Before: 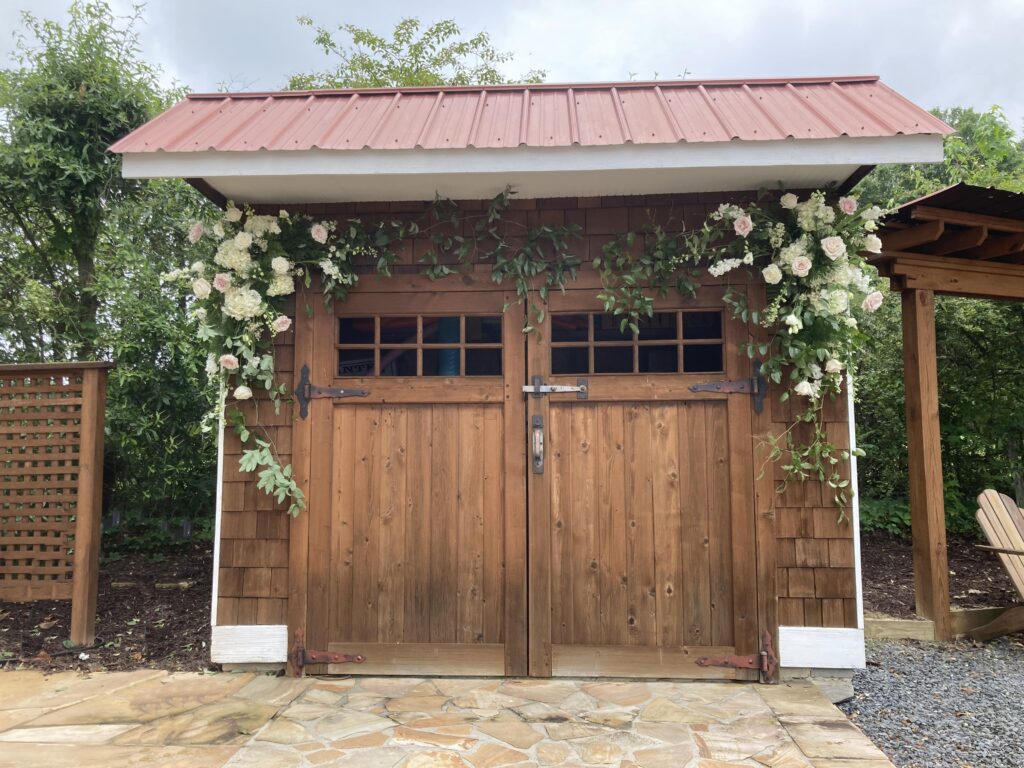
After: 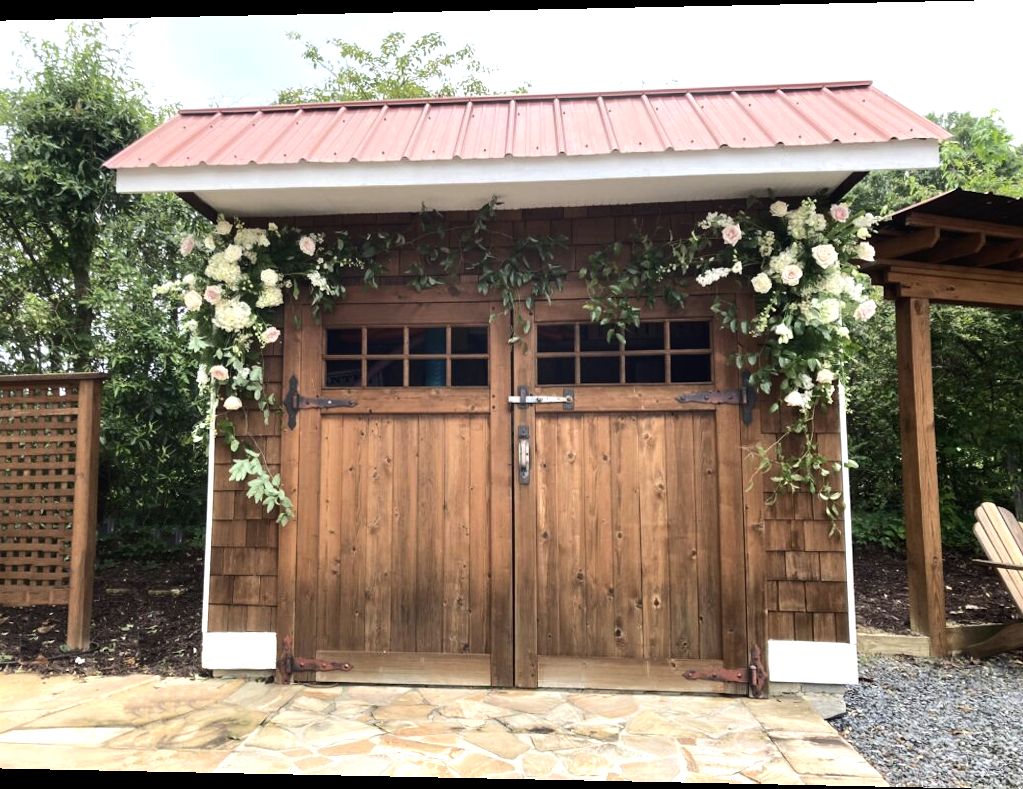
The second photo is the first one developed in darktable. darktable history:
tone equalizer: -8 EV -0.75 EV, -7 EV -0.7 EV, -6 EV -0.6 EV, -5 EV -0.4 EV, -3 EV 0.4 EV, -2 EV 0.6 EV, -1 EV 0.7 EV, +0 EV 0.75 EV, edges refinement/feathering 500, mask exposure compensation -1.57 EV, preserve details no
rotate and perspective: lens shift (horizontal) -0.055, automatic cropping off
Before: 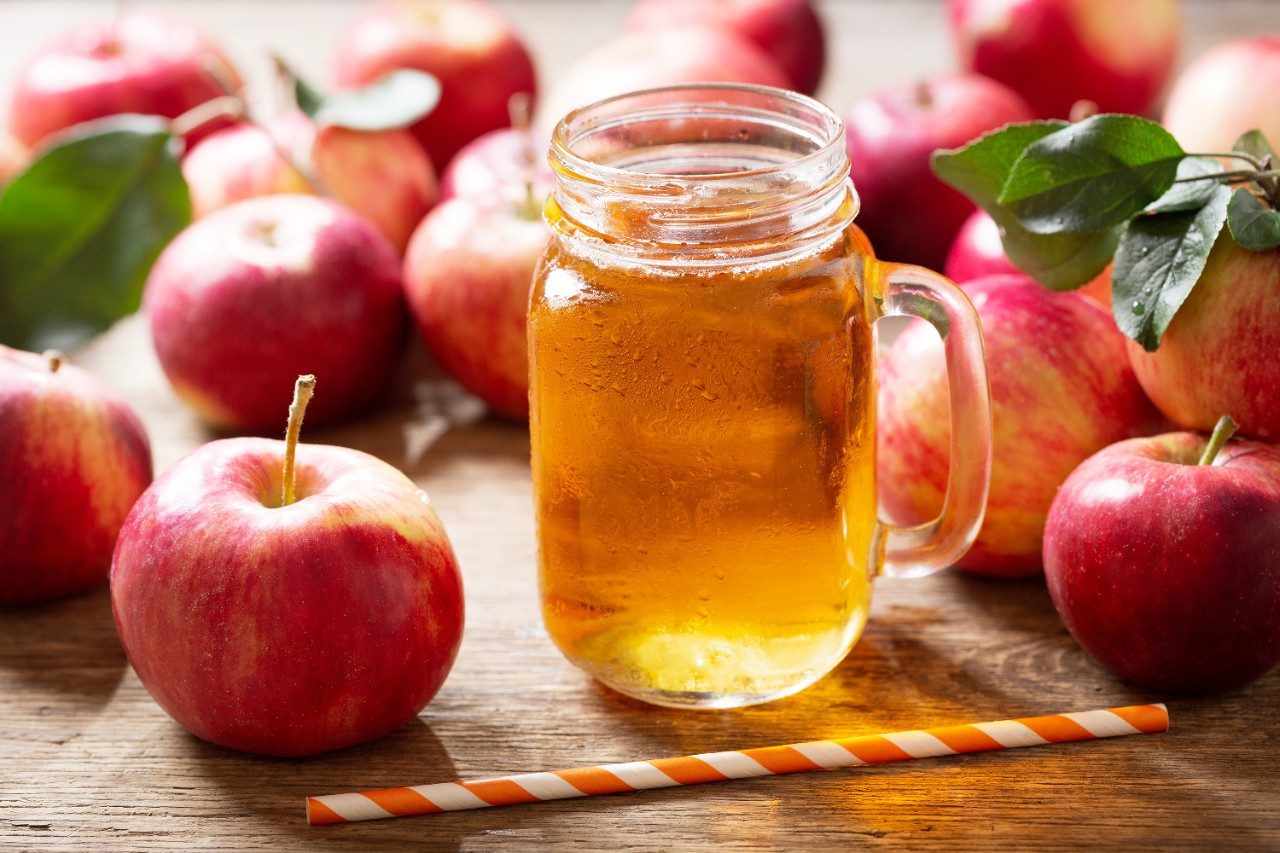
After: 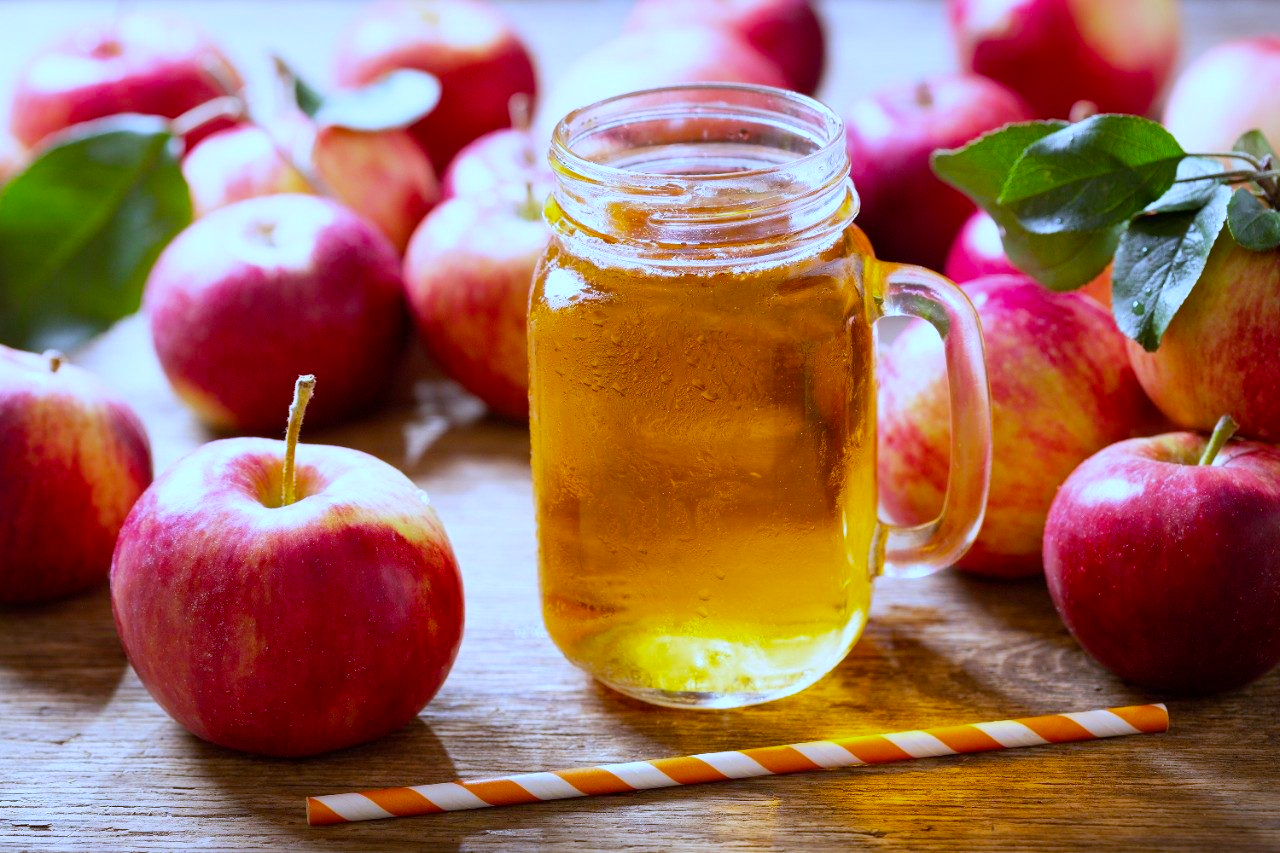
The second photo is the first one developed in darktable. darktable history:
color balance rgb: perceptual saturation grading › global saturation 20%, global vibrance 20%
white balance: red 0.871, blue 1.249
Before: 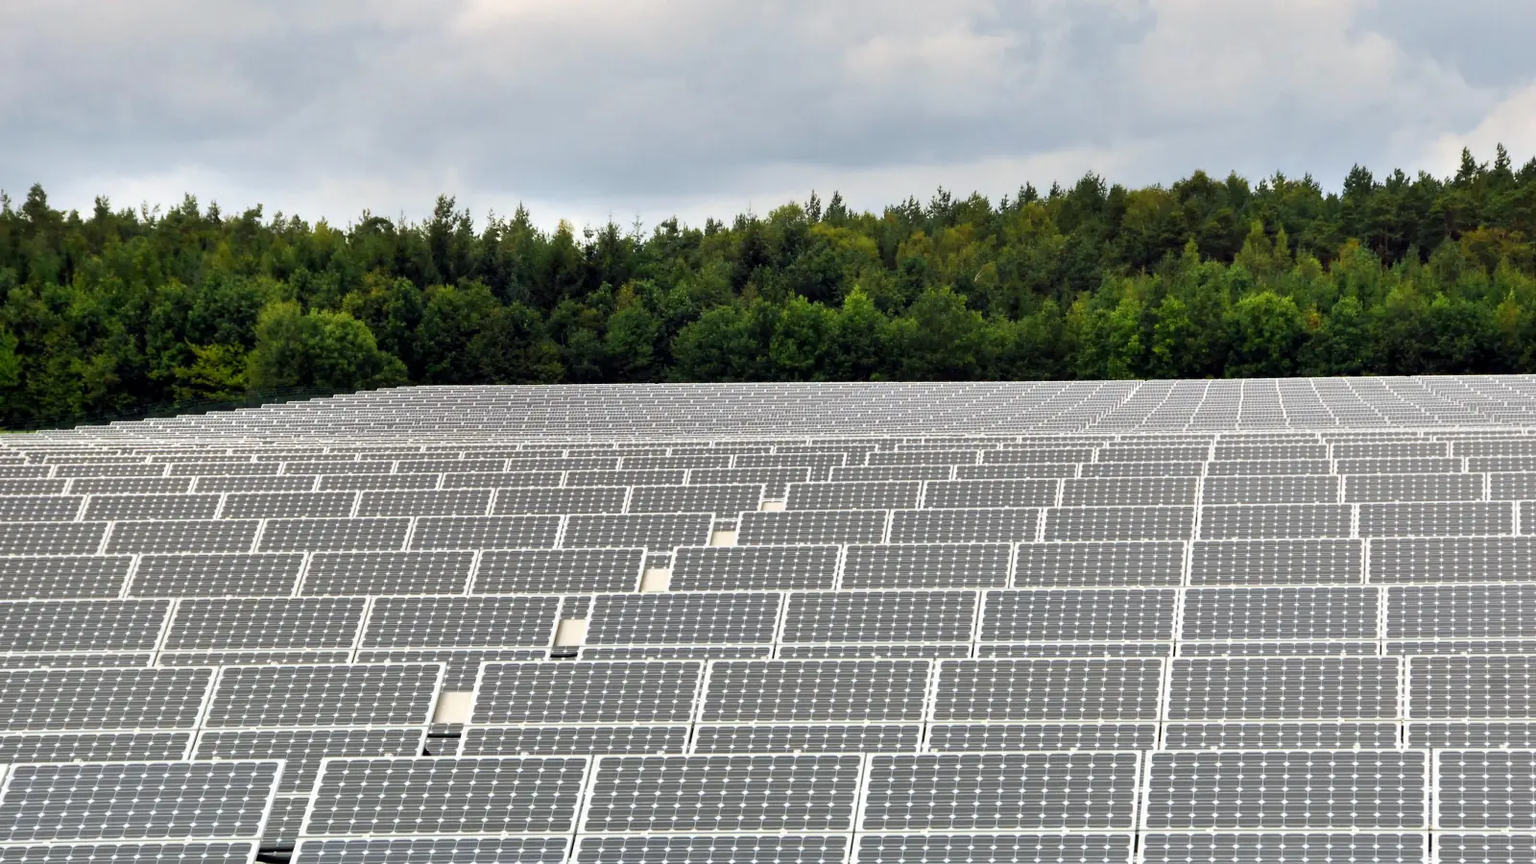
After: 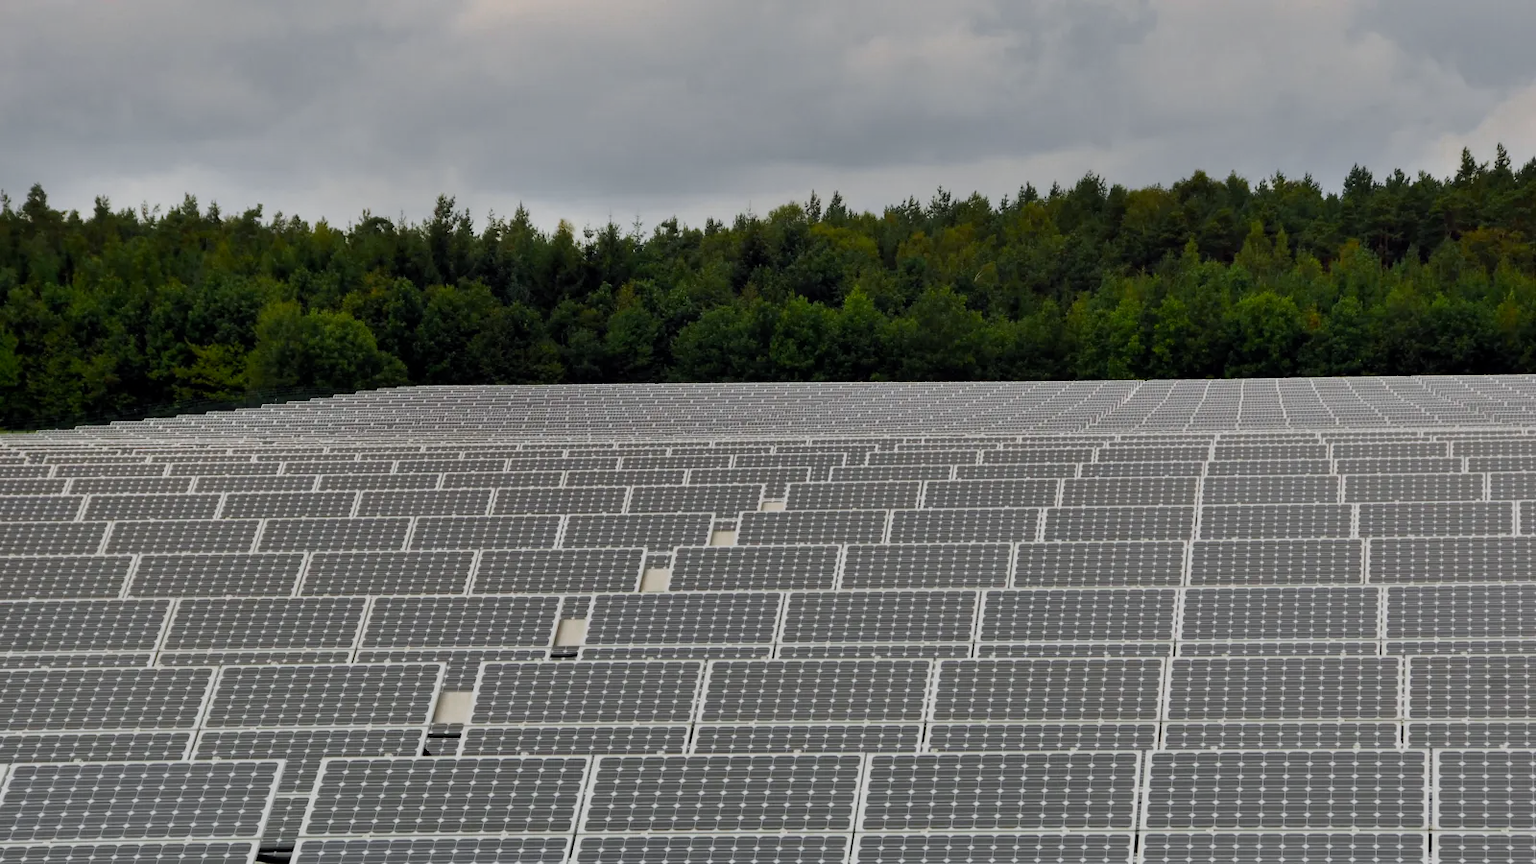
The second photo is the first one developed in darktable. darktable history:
::::::::
Please copy out the darktable history for every one of the records above, with each setting reproduced word for word. Leave the pictures out of your answer.

Before: 
After: 
The second photo is the first one developed in darktable. darktable history:
tone equalizer: -8 EV -0.75 EV, -7 EV -0.7 EV, -6 EV -0.6 EV, -5 EV -0.4 EV, -3 EV 0.4 EV, -2 EV 0.6 EV, -1 EV 0.7 EV, +0 EV 0.75 EV, edges refinement/feathering 500, mask exposure compensation -1.57 EV, preserve details no
rotate and perspective: lens shift (horizontal) -0.055, automatic cropping off
Before: 
After: 
The second photo is the first one developed in darktable. darktable history:
color balance rgb: perceptual saturation grading › global saturation 20%, global vibrance 20%
white balance: red 0.871, blue 1.249
Before: 
After: 
The second photo is the first one developed in darktable. darktable history:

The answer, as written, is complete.